How Wall-E predicted the death of HMV
15th Jan 2013 | 15:10
Technology's killing the high street. Are we cool with that?
One Up and HMV are very different, of course, but they faced the same problems: the rise of downloading, both legal and illegal; pressure from loss-leading supermarkets and tax-avoiding, subsidy-chasing online retailers; people shopping in suburban retail parks rather than on the high street; rising rents and other costs; people choosing to spend their disposable income on other things... it's a long list, death by a thousand cuts.
Here's the problem in a nutshell. Last night, I discovered there was a new compilation of music by Talk Talk, a band I love. I ordered it immediately.

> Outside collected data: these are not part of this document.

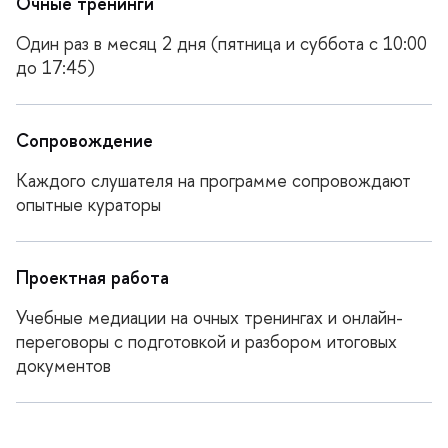
Очные тренинги
Один раз в месяц 2 дня (пятница и суббота с 10:00
до 17:45)
Сопровождение
Каждого слушателя на программе сопровождают
опытные кураторы
Проектная работа
Учебные медиации на очных тренингах и онлайн-
переговоры с подготовкой и разбором итоговых
документо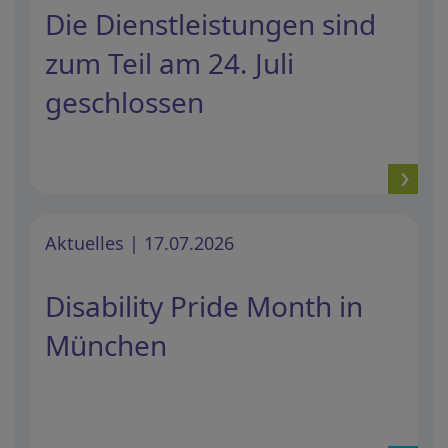
Die Dienstleistungen sind
zum Teil am 24. Juli
geschlossen
Aktuelles | 17.07.2026
Disability Pride Month in
München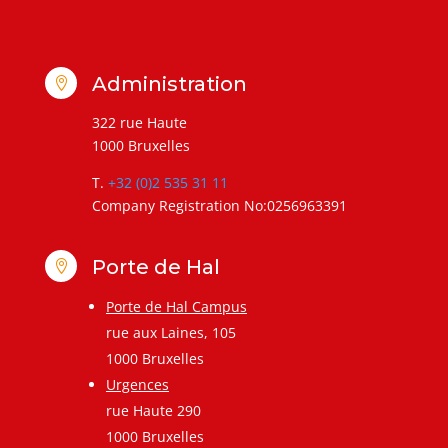
Administration

322 rue Haute
1000 Bruxelles
T.
+32 (0)2 535 31 11
Company Registration No:0256963391
Porte de Hal

Porte de Hal Campus
rue aux Laines, 105
1000 Bruxelles
Urgences
rue Haute 290
1000 Bruxelles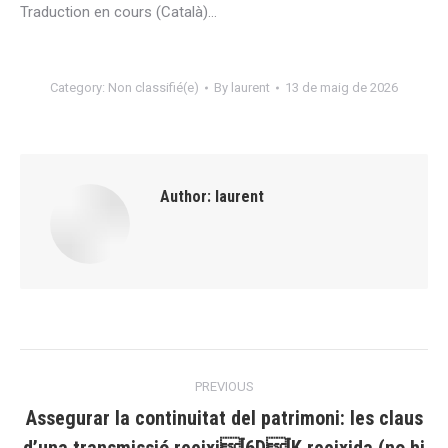
Traduction en cours (Català)…
Category:
Non classifié(e)
By
laurent
13 de maig de 2026
Author:
laurent
Post
PREVIOUS
navigation
Assegurar la continuitat del patrimoni: les claus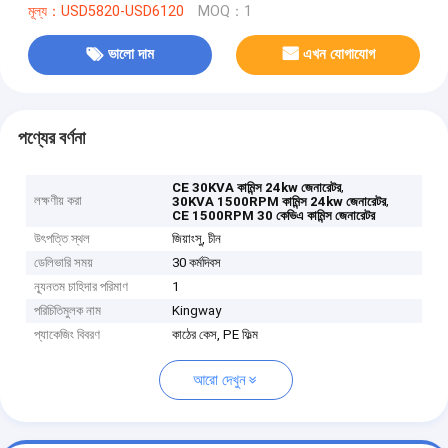
মূল্য：USD5820-USD6120
MOQ：1
ভালো দাম
এখন যোগাযোগ
পণ্যের বর্ণনা
,
CE 30KVA কামিন্স 24kw জেনারেটর
লক্ষণীয় করা
,
30KVA 1500RPM কামিন্স 24kw জেনারেটর
CE 1500RPM 30 কেভিএ কামিন্স জেনারেটর
উৎপত্তি স্থল
জিয়াংসু, চীন
ডেলিভারি সময়
30 কর্মদিবস
ন্যূনতম চাহিদার পরিমাণ
1
পরিচিতিমুলক নাম
Kingway
প্যাকেজিং বিবরণ
কাঠের কেস, PE ফিল্ম
আরো দেখুন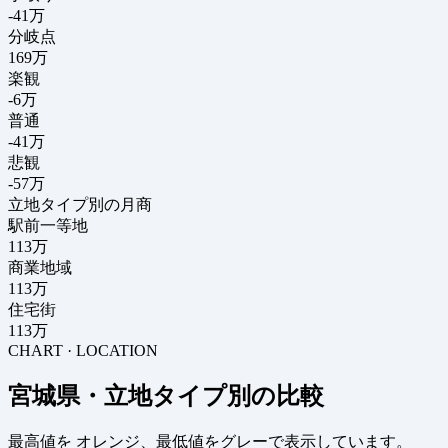
-41
万
分岐点
169
万
楽観
-6万
普通
-41万
悲観
-57万
立地タイプ別の月商
駅前一等地
113万
商業地域
113万
住宅街
113万
CHART · LOCATION
宮城県・立地タイプ別の比較
最高値を
オレンジ
、最低値を
グレー
で表示しています。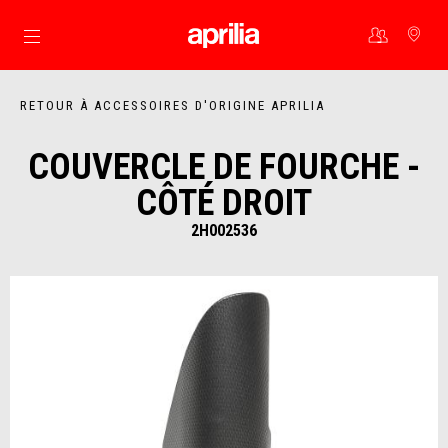
Aller au contenu principal
RETOUR À ACCESSOIRES D'ORIGINE APRILIA
COUVERCLE DE FOURCHE -
CÔTÉ DROIT
2H002536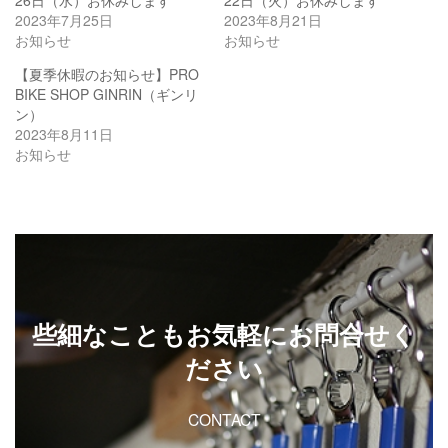
2023年7月25日
2023年8月21日
お知らせ
お知らせ
【夏季休暇のお知らせ】PRO
BIKE SHOP GINRIN（ギンリ
ン）
2023年8月11日
お知らせ
些細なこともお気軽にお問合せく
ださい
CONTACT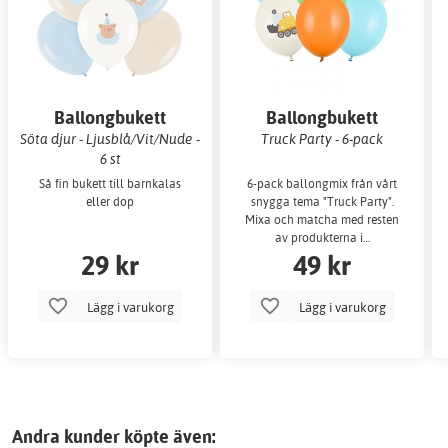
Ballongbukett
Ballongbukett
Söta djur - Ljusblå/Vit/Nude -
Truck Party - 6-pack
6 st
Så fin bukett till barnkalas
6-pack ballongmix från vårt
eller dop
snygga tema "Truck Party".
Mixa och matcha med resten
av produkterna i…
29 kr
49 kr
Lägg i varukorg
Lägg i varukorg
Andra kunder köpte även: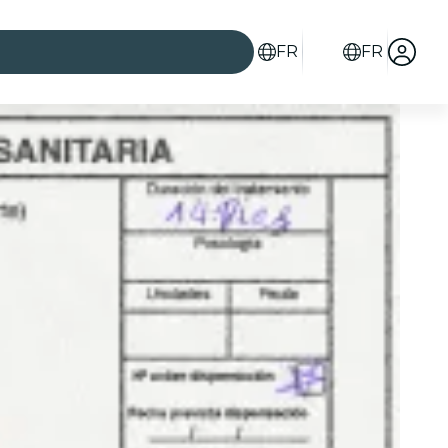
FR
FR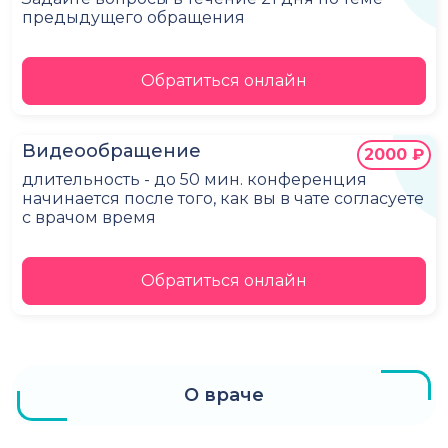
предыдущего обращения
Обратиться онлайн
Видеообращение
2000 ₽
длительность - до 50 мин. конференция
начинается после того, как вы в чате согласуете
с врачом время
Обратиться онлайн
О враче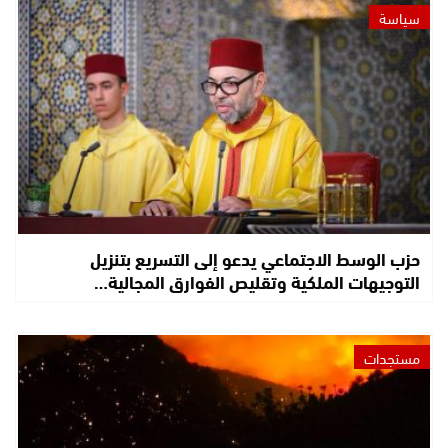
سياسة
حزب الوسط الاجتماعي يدعو إلى التسريع بتنزيل
التوجيهات الملكية وتقليص الفوارق المجالية…
مستجدات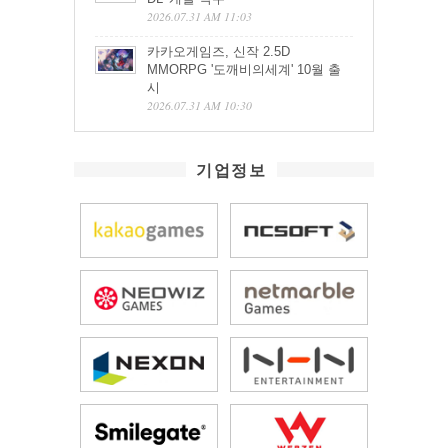
2026.07.31 AM 11:03
카카오게임즈, 신작 2.5D
MMORPG '도깨비의세계' 10월 출
시
2026.07.31 AM 10:30
기업정보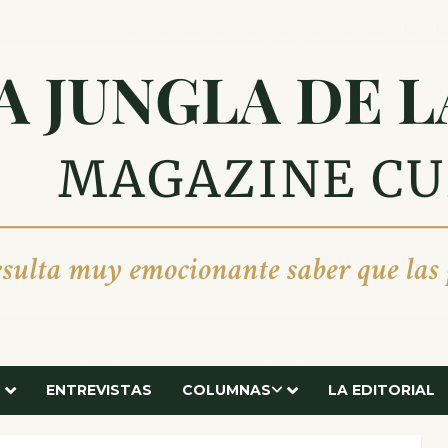
ENTREVISTAS
COLUMNAS
LA EDITORIAL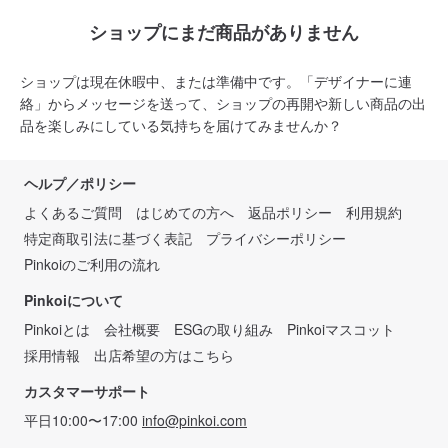
ショップにまだ商品がありません
ショップは現在休暇中、または準備中です。「デザイナーに連
絡」からメッセージを送って、ショップの再開や新しい商品の出
品を楽しみにしている気持ちを届けてみませんか？
ヘルプ／ポリシー
よくあるご質問
はじめての方へ
返品ポリシー
利用規約
特定商取引法に基づく表記
プライバシーポリシー
Pinkoiのご利用の流れ
Pinkoiについて
Pinkoiとは
会社概要
ESGの取り組み
Pinkoiマスコット
採用情報
出店希望の方はこちら
カスタマーサポート
平日10:00〜17:00
info@pinkoi.com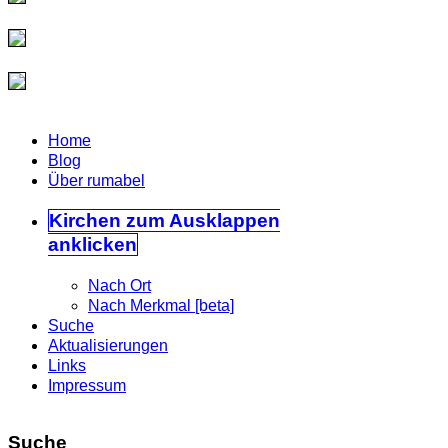
Home
Blog
Über rumabel
Kirchen
zum Ausklappen
anklicken
Nach Ort
Nach Merkmal [beta]
Suche
Aktualisierungen
Links
Impressum
Suche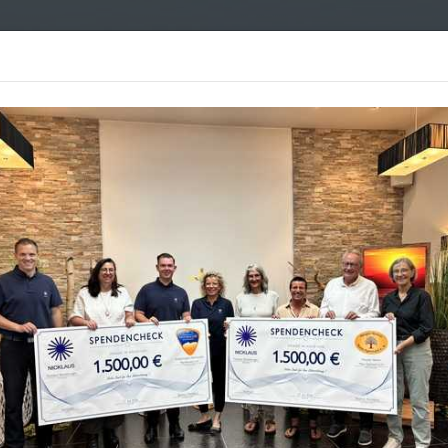
Bestattungen
Leistungen
Vorsorge
Über uns
Kon
enkportal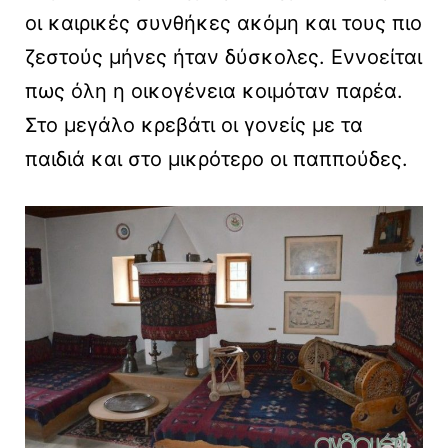
οι καιρικές συνθήκες ακόμη και τους πιο
ζεστούς μήνες ήταν δύσκολες. Εννοείται
πως όλη η οικογένεια κοιμόταν παρέα.
Στο μεγάλο κρεβάτι οι γονείς με τα
παιδιά και στο μικρότερο οι παππούδες.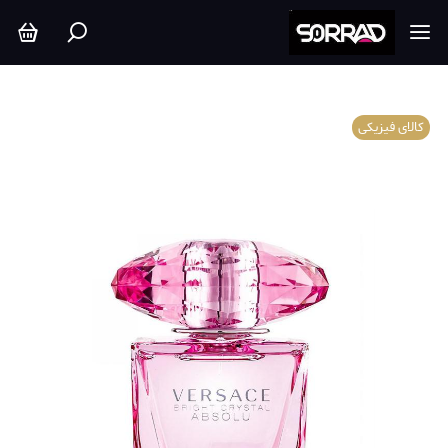
کالای فیزیکی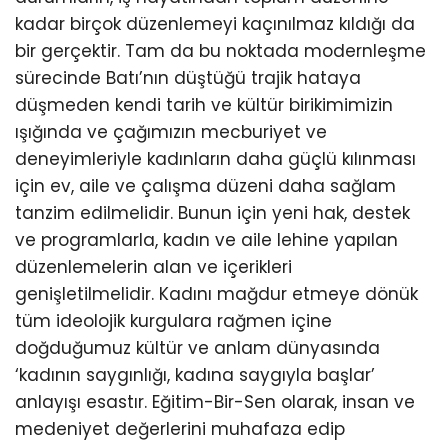
kadar birçok düzenlemeyi kaçınılmaz kıldığı da
bir gerçektir. Tam da bu noktada modernleşme
sürecinde Batı’nın düştüğü trajik hataya
düşmeden kendi tarih ve kültür birikimimizin
ışığında ve çağımızın mecburiyet ve
deneyimleriyle kadınların daha güçlü kılınması
için ev, aile ve çalışma düzeni daha sağlam
tanzim edilmelidir. Bunun için yeni hak, destek
ve programlarla, kadın ve aile lehine yapılan
düzenlemelerin alan ve içerikleri
genişletilmelidir. Kadını mağdur etmeye dönük
tüm ideolojik kurgulara rağmen içine
doğduğumuz kültür ve anlam dünyasında
‘kadının saygınlığı, kadına saygıyla başlar’
anlayışı esastır. Eğitim-Bir-Sen olarak, insan ve
medeniyet değerlerini muhafaza edip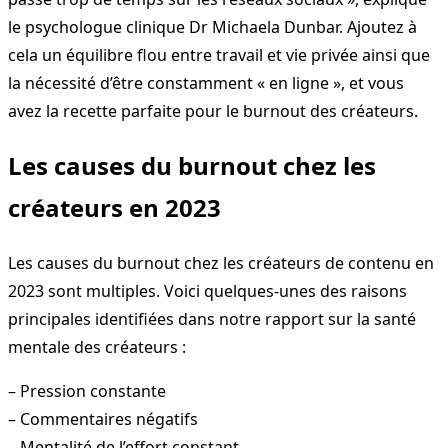
le psychologue clinique Dr Michaela Dunbar. Ajoutez à
cela un équilibre flou entre travail et vie privée ainsi que
la nécessité d’être constamment « en ligne », et vous
avez la recette parfaite pour le burnout des créateurs.
Les causes du burnout chez les
créateurs en 2023
Les causes du burnout chez les créateurs de contenu en
2023 sont multiples. Voici quelques-unes des raisons
principales identifiées dans notre rapport sur la santé
mentale des créateurs :
– Pression constante
– Commentaires négatifs
– Mentalité de l’effort constant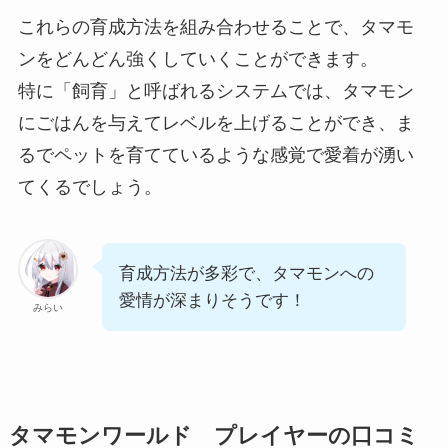
これらの育成方法を組み合わせることで、タマモ
ンをどんどん強くしていくことができます。
特に「飼育」と呼ばれるシステムでは、タマモン
にごはんを与えてレベルを上げることができ、ま
るでペットを育てているような感覚で愛着が湧い
てくるでしょう。
育成方法が多彩で、タマモンへの
愛情が深まりそうです！
みらい
タマモンワールド プレイヤーの口コミ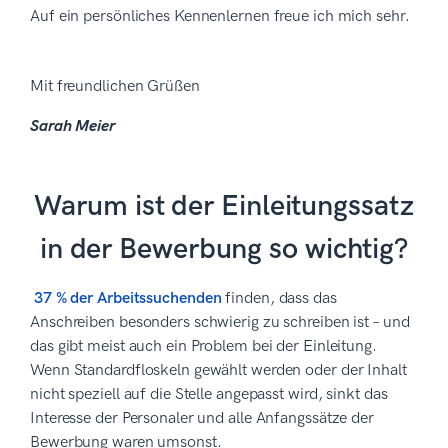
Auf ein persönliches Kennenlernen freue ich mich sehr.
Mit freundlichen Grüßen
Sarah Meier
Warum ist der Einleitungssatz
in der Bewerbung so wichtig?
37 % der Arbeitssuchenden
finden, dass das
Anschreiben besonders schwierig zu schreiben ist – und
das gibt meist auch ein Problem bei der Einleitung.
Wenn Standardfloskeln gewählt werden oder der Inhalt
nicht speziell auf die Stelle angepasst wird, sinkt das
Interesse der Personaler und alle Anfangssätze der
Bewerbung waren umsonst.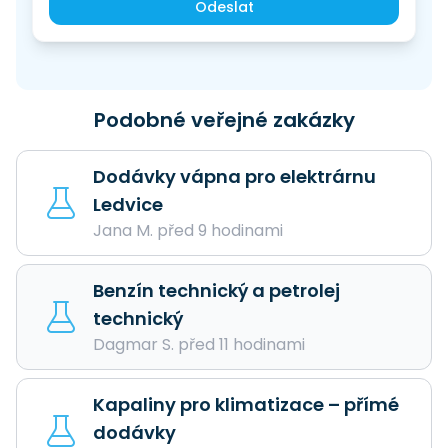
Odeslat
Podobné veřejné zakázky
Dodávky vápna pro elektrárnu
Ledvice
Jana M. před 9 hodinami
Benzín technický a petrolej
technický
Dagmar S. před 11 hodinami
Kapaliny pro klimatizace – přímé
dodávky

From "we browse" to "web browse"
The problem with the high street is that, clothes aside, if you're shopping there you're either mad, panic buying, or ineligible for a debit card. The high street is now where you go to look at the stuff you'll order online later.
That was quite cool when only a few of us were doing it, but now we're all at it it's much more depressing. To take just three recent closures, Jessops put 1,370 people out of work, HMV's administration threatens around 4,500 more, and Comet put around 6,600 people on the dole.
It's easy to point fingers at the firms and their strategies, but we should also be pointing fingers at ourselves.
We can't moan that the high street is full of pound shops, charity shops and pop-up shops if we've been showrooming our way from shop to shop, scanning barcodes and ordering online - but equally when we're all skint and struggling, we'd be mad to pay high street prices when online shopping is so much cheaper.
Maybe we need to talk about this, because the money's moving out of the high street at an increasing rate: HMV, Jessops and Comet won't be the last big names to go out of business this year.
The effects are enormous: more people looking for work, fewer people paying tax, and less money going into HMRC's coffers because businesses made of clicks are a damn sight harder to tax than businesses made of bricks.
I don't know the answers, but I do know where this is heading: the world of Pixar's Wall-E, where a single retailer took care of every human need from birth to death. Buy n Large might not exist yet, but every HMV or One Up that shuts is bringing it one step closer.